INSTRUCTIONS TO FOLLOW: Please give back only the lines below from the one containing "M586 829 604" to the one containing "M764 866 821", each repeated word for word, both ends included.

Collected data entries:
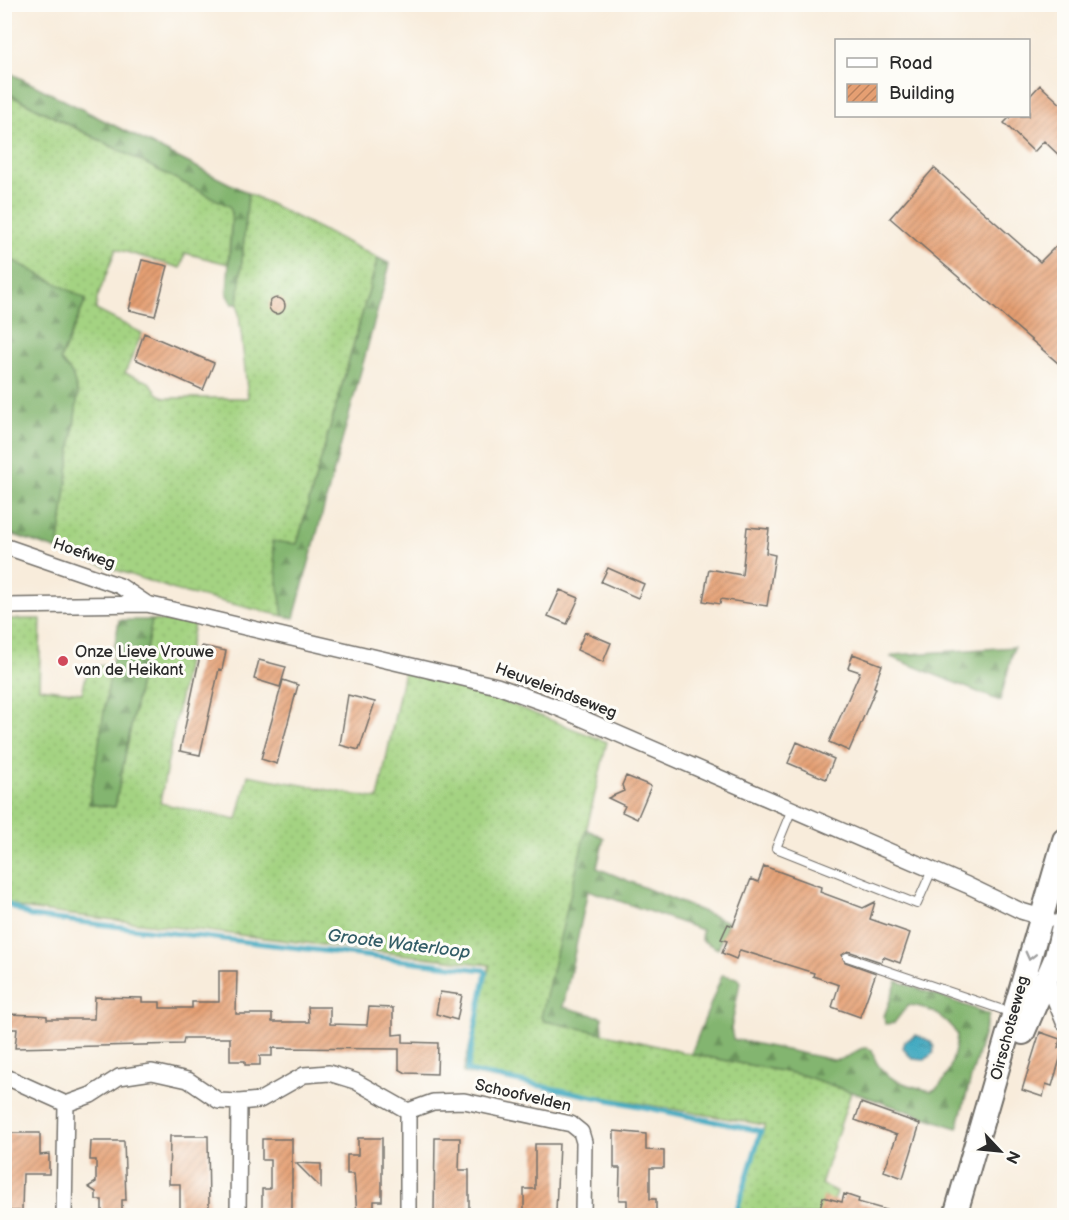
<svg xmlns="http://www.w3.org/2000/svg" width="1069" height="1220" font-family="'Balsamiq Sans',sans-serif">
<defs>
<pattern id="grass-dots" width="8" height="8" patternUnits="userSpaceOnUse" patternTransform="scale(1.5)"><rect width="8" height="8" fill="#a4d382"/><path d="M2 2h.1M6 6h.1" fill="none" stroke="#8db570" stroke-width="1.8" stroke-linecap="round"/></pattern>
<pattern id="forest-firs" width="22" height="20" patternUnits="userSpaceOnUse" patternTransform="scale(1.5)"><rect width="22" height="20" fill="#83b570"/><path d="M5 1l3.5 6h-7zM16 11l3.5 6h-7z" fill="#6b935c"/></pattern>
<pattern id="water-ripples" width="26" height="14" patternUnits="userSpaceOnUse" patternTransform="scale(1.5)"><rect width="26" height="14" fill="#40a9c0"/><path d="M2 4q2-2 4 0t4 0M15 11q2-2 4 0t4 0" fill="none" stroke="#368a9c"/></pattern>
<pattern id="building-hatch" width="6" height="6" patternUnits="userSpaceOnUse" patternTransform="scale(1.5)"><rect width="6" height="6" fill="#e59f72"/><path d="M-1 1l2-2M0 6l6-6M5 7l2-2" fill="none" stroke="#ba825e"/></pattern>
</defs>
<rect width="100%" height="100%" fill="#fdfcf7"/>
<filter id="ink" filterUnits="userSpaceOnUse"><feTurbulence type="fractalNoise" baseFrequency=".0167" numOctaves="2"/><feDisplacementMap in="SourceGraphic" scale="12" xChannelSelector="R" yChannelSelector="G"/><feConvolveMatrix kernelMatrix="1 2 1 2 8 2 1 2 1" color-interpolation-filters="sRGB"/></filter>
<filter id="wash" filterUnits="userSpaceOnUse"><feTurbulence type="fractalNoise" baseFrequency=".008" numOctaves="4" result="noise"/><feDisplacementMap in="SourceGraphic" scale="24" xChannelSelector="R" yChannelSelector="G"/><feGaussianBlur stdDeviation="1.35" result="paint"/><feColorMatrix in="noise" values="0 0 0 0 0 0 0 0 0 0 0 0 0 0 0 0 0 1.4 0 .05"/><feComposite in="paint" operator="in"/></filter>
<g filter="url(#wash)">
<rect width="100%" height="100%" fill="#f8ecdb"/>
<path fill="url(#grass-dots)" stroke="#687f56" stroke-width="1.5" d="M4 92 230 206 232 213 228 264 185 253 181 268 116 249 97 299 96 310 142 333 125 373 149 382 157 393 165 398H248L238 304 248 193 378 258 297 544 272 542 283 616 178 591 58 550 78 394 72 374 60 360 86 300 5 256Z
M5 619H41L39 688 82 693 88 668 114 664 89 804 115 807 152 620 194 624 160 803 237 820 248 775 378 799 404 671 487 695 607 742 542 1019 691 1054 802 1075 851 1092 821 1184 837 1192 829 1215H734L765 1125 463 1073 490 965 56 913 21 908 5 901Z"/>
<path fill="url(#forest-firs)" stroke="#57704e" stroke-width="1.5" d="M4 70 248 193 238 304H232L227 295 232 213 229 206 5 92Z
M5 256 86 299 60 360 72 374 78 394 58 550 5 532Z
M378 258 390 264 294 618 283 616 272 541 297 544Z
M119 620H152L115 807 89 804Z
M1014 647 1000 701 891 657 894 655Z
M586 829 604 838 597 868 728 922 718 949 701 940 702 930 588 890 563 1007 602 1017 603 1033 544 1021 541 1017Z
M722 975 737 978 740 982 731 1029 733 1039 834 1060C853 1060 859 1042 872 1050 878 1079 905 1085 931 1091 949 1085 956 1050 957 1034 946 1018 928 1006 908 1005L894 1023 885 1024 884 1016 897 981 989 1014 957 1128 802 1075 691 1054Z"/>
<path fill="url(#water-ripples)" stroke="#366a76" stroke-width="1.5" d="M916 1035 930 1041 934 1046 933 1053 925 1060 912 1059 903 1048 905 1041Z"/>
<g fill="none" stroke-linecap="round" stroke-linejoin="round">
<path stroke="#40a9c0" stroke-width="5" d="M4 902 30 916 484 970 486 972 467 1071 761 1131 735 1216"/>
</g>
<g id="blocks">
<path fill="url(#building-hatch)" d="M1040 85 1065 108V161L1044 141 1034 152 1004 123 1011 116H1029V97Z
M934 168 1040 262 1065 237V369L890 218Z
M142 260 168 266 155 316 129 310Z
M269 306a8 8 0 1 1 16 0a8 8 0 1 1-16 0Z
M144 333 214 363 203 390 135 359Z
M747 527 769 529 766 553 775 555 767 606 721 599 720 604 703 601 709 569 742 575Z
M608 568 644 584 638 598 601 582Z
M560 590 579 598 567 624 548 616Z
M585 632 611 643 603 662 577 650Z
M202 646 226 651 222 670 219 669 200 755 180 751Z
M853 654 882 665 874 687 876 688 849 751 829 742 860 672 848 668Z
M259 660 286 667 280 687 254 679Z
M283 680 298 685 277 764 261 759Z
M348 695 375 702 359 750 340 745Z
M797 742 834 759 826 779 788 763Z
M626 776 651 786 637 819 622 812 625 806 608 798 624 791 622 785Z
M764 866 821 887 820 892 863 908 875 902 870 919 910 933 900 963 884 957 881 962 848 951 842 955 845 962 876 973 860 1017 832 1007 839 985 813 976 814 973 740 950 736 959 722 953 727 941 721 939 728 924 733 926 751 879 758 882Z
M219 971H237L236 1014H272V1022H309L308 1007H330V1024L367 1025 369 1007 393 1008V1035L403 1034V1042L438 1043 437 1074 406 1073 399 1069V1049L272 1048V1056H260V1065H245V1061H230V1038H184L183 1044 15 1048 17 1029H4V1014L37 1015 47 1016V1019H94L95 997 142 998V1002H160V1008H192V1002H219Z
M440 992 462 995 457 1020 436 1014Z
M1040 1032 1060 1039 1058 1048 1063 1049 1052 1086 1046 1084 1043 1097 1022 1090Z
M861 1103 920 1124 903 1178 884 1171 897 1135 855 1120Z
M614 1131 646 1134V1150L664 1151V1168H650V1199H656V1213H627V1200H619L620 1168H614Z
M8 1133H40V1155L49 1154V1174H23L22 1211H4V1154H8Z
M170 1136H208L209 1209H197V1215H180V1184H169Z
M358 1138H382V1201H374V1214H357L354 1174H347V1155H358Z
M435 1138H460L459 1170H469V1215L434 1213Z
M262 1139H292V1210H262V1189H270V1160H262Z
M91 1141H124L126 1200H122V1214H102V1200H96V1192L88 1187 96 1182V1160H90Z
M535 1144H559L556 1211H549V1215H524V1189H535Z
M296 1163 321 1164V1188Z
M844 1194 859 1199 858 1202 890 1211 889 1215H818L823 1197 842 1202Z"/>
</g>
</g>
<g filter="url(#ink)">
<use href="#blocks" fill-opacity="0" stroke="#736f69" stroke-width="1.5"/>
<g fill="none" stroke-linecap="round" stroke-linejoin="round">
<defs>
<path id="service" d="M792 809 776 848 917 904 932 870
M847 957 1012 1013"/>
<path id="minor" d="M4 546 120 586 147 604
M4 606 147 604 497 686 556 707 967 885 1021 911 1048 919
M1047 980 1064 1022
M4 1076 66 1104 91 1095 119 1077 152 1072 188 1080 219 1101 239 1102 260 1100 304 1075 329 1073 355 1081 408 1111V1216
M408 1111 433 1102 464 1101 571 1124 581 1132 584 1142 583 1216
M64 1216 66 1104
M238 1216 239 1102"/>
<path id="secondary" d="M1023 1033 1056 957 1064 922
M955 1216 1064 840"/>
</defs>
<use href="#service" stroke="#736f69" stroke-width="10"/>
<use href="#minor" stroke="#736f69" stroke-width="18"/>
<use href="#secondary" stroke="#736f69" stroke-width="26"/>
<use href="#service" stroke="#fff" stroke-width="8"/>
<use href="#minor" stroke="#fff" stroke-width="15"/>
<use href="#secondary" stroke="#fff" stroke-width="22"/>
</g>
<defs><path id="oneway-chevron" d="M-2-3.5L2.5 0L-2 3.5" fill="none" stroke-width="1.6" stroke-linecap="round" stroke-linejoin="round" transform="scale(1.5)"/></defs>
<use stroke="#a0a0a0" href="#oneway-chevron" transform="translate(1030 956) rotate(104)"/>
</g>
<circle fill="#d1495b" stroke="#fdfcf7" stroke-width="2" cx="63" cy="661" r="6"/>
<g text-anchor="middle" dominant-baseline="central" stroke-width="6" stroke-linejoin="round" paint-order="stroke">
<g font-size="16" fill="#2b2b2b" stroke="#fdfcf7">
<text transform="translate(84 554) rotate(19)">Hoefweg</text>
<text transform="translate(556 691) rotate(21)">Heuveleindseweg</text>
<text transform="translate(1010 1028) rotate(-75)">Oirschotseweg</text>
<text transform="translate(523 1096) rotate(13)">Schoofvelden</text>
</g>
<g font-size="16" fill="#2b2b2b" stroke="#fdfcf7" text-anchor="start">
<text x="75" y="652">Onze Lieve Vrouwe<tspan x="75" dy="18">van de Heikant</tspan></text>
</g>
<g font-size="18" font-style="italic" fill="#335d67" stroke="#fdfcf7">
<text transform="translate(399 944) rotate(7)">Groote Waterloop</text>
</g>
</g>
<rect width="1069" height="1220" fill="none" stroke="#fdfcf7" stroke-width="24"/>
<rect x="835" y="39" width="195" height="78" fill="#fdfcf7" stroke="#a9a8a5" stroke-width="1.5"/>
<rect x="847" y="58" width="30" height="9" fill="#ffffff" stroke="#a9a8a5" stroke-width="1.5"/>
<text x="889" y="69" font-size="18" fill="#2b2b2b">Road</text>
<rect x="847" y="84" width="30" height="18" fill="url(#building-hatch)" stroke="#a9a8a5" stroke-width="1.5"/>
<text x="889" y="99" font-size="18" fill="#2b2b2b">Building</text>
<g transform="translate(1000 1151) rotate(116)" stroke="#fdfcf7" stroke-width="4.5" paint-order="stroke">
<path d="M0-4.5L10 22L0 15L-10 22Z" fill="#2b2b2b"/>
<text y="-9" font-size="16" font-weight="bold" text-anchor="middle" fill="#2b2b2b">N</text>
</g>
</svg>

WRITTEN ANSWER:
M586 829 604 838 597 868 728 922 718 949 701 940 702 930 588 890 563 1007 602 1017 603 1033 544 1021 541 1017Z
M722 975 737 978 740 982 731 1029 733 1039 834 1060C853 1060 859 1042 872 1050 878 1079 905 1085 931 1091 949 1085 956 1050 957 1034 946 1018 928 1006 908 1005L894 1023 885 1024 884 1016 897 981 989 1014 957 1128 802 1075 691 1054Z"/>
<path fill="url(#water-ripples)" stroke="#366a76" stroke-width="1.5" d="M916 1035 930 1041 934 1046 933 1053 925 1060 912 1059 903 1048 905 1041Z"/>
<g fill="none" stroke-linecap="round" stroke-linejoin="round">
<path stroke="#40a9c0" stroke-width="5" d="M4 902 30 916 484 970 486 972 467 1071 761 1131 735 1216"/>
</g>
<g id="blocks">
<path fill="url(#building-hatch)" d="M1040 85 1065 108V161L1044 141 1034 152 1004 123 1011 116H1029V97Z
M934 168 1040 262 1065 237V369L890 218Z
M142 260 168 266 155 316 129 310Z
M269 306a8 8 0 1 1 16 0a8 8 0 1 1-16 0Z
M144 333 214 363 203 390 135 359Z
M747 527 769 529 766 553 775 555 767 606 721 599 720 604 703 601 709 569 742 575Z
M608 568 644 584 638 598 601 582Z
M560 590 579 598 567 624 548 616Z
M585 632 611 643 603 662 577 650Z
M202 646 226 651 222 670 219 669 200 755 180 751Z
M853 654 882 665 874 687 876 688 849 751 829 742 860 672 848 668Z
M259 660 286 667 280 687 254 679Z
M283 680 298 685 277 764 261 759Z
M348 695 375 702 359 750 340 745Z
M797 742 834 759 826 779 788 763Z
M626 776 651 786 637 819 622 812 625 806 608 798 624 791 622 785Z
M764 866 821 887 820 892 863 908 875 902 870 919 910 933 900 963 884 957 881 962 848 951 842 955 845 962 876 973 860 1017 832 1007 839 985 813 976 814 973 740 950 736 959 722 953 727 941 721 939 728 924 733 926 751 879 758 882Z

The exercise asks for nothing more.